The personal injury discount rate was set at 2.5% back in 2001 by the then Lord Chancellor and has not been reviewed since, despite changes to the economic climate. APIL (Association of Personal Injury Lawyers) has been campaigning for a review.
The discount rate is applied to damages awarded in personal injury cases to account for the claimant being able to invest compensation and see a return on that investment through interest. In effect, when compensation awards are calculated, they are reduced to some extent to reflect this investment potential. APIL lodged a complaint with the Treasury Solicitor and threatened to commence proceedings for Judicial Review with regard to the Lord Chancellor's failure to undertake a review of the discount rate, which APIL deems to be unrealistic in today's economic climate. On 8 November, the Treasury Solicitor made a statement that 'The Lord Chancellor is prepared to undertake a review of the current discount rate, and will commence that review shortly'.
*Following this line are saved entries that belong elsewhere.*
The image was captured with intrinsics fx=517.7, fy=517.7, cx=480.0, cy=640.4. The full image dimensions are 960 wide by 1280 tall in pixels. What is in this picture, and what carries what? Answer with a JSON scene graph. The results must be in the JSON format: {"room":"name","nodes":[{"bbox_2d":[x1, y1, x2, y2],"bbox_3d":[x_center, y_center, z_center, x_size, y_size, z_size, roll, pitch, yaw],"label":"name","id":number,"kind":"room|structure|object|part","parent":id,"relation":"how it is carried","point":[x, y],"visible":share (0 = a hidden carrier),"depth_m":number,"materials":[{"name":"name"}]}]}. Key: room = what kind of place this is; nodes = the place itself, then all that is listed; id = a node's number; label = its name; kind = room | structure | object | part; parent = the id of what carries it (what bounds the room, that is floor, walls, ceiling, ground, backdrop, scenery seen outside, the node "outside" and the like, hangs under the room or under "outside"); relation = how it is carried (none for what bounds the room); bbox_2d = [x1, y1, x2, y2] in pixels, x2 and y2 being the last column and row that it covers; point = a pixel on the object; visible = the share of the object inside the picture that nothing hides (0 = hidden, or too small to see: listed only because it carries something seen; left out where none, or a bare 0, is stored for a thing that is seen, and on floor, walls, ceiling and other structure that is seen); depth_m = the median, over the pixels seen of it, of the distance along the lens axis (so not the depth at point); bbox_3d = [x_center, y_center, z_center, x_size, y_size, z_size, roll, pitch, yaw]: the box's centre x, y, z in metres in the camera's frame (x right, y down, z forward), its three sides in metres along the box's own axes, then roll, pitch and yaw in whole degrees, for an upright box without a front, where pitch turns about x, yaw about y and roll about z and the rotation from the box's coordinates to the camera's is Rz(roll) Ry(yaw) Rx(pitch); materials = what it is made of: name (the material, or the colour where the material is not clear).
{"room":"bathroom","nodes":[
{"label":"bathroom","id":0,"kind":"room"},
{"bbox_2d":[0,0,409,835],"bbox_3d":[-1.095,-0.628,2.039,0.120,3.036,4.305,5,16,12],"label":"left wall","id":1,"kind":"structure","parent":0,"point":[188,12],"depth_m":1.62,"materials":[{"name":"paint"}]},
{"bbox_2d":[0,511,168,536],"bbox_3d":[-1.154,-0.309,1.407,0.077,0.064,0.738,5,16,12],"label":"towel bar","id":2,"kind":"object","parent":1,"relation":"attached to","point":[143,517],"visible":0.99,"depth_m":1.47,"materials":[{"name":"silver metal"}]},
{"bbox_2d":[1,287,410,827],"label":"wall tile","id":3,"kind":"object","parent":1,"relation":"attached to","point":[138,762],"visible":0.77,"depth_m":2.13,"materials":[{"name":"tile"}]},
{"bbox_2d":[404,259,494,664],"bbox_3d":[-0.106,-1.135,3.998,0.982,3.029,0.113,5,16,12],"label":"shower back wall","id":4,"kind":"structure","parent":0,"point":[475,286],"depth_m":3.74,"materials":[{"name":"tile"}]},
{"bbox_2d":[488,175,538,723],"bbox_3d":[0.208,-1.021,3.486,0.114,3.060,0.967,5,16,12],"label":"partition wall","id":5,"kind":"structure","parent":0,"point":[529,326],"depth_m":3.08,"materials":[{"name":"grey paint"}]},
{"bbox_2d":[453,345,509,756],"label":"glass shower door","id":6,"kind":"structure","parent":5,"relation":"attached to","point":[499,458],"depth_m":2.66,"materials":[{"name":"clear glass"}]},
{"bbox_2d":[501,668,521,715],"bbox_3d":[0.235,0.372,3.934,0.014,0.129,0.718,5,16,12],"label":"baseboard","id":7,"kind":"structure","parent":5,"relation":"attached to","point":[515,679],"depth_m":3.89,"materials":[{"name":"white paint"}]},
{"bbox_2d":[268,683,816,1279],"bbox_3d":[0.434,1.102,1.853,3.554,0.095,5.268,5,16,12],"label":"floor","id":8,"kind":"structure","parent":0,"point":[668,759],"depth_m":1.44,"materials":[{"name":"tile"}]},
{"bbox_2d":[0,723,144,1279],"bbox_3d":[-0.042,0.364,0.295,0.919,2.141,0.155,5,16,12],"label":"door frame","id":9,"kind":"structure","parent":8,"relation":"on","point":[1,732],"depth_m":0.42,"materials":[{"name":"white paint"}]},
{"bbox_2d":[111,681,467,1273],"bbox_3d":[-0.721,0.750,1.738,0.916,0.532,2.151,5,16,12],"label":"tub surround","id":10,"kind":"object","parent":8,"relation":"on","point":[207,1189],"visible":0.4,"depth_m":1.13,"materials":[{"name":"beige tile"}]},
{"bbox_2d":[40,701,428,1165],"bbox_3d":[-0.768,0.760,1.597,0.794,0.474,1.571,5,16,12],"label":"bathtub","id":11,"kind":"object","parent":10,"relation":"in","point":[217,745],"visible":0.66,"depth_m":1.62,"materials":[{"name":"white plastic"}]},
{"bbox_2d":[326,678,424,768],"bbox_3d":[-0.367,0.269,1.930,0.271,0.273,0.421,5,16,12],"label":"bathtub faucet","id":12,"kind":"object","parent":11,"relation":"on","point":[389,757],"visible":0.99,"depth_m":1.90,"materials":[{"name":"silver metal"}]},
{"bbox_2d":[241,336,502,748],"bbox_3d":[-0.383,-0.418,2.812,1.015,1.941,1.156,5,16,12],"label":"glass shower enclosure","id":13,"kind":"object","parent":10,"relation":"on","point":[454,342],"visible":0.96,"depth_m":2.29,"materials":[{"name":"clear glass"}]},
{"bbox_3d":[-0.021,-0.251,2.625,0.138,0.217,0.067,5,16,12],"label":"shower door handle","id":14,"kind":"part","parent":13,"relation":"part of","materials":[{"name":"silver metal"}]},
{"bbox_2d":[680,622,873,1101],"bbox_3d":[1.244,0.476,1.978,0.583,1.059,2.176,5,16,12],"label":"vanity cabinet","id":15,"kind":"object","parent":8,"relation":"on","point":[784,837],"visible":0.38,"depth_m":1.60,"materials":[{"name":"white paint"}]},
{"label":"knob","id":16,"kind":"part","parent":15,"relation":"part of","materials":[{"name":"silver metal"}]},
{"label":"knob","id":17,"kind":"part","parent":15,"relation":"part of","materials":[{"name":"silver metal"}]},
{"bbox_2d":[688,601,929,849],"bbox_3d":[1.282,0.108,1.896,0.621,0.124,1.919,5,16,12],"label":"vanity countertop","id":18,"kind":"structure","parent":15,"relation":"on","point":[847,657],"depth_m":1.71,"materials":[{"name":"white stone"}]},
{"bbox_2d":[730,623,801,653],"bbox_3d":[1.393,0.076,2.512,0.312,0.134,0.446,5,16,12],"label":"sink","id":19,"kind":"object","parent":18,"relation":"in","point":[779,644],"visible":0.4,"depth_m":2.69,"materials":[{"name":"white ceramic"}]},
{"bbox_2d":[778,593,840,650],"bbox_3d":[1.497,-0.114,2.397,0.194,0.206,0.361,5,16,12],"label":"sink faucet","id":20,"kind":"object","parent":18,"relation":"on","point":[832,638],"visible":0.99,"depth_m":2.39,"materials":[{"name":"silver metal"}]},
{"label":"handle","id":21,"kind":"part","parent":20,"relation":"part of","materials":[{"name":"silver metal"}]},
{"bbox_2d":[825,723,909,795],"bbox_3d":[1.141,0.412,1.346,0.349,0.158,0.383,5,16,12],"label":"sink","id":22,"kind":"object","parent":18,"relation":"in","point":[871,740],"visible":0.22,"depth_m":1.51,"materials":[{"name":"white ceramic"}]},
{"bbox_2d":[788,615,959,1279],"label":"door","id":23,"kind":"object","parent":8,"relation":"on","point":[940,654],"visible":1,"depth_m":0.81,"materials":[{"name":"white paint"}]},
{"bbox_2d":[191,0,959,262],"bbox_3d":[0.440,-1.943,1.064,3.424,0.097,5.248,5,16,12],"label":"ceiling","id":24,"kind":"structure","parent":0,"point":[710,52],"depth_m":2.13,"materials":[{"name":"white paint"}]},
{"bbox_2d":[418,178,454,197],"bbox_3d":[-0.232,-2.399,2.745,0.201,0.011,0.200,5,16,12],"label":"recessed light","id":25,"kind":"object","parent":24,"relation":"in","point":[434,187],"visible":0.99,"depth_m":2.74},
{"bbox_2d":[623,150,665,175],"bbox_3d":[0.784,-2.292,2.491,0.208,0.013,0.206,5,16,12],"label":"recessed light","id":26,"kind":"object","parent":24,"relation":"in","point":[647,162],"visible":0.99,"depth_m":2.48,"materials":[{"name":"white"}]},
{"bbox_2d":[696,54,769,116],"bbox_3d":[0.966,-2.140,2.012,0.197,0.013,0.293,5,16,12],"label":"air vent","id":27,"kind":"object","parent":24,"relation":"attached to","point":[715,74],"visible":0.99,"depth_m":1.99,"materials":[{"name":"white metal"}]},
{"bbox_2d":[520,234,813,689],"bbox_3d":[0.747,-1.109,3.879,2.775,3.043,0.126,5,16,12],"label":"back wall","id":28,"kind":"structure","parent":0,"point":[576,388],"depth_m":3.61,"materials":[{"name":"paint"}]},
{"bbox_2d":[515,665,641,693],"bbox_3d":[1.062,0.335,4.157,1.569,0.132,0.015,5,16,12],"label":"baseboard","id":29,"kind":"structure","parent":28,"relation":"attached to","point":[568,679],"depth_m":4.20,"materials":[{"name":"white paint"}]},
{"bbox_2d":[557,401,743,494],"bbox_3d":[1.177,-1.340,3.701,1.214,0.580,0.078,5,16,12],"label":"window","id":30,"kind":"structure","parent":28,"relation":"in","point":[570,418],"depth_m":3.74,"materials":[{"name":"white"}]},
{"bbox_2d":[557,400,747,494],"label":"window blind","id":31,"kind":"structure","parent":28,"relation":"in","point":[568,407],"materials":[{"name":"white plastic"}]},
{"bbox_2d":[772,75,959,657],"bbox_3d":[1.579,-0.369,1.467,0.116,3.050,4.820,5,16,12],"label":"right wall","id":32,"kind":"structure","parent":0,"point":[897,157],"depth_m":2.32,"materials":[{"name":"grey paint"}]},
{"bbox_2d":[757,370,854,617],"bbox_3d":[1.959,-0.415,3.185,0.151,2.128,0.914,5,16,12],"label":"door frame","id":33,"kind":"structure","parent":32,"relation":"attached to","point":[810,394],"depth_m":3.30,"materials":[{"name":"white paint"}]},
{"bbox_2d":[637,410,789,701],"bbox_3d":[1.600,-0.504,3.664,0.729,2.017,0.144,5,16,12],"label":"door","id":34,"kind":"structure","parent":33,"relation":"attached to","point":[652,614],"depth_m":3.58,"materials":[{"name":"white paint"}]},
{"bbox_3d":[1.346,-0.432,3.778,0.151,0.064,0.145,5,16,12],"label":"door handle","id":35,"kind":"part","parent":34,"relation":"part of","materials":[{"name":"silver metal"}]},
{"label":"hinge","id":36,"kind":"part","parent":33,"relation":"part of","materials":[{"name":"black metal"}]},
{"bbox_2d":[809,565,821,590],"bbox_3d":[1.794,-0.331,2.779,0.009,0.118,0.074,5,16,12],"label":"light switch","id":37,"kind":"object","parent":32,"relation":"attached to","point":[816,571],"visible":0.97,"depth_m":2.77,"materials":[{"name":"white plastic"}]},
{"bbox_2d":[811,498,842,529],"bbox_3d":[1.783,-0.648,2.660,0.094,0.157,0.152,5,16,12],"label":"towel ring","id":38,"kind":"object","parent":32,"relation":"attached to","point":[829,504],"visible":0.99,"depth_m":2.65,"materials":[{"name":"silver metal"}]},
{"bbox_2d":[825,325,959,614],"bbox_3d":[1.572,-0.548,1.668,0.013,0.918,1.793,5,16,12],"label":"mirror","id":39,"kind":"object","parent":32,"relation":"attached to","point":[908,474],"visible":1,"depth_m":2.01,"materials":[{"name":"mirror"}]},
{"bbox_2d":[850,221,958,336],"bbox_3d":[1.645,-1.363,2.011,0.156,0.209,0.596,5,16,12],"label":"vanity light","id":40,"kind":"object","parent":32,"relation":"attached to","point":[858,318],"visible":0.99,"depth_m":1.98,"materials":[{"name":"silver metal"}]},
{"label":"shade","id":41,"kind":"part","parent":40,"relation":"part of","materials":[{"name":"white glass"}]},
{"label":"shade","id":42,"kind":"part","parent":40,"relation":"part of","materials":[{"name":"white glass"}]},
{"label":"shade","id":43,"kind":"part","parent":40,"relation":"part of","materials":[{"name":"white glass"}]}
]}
The rate was set at 2.5% in 2001 with reference to yields generated by index-linked government stock (ILGS). However the problem is that yields from ILGS have declined steadily, meaning that in reality, it is extremely difficult for claimants to achieve anything close to a 2.5% return on damages invested. In turn, this means that compensation awards for future losses have been and are being too heavily discounted and consequently fall short in terms of the heads of loss they were awarded or agreed for.
APIL President, Muiris Lyons, has said: “For years now, injured people have been undercompensated because of the previous Government’s failure to review the discount rate in light of economic changes. Our hope now is that the Lord Chancellor’s review proceeds quickly and redresses this imbalance which has had such an impact on injured people for so long."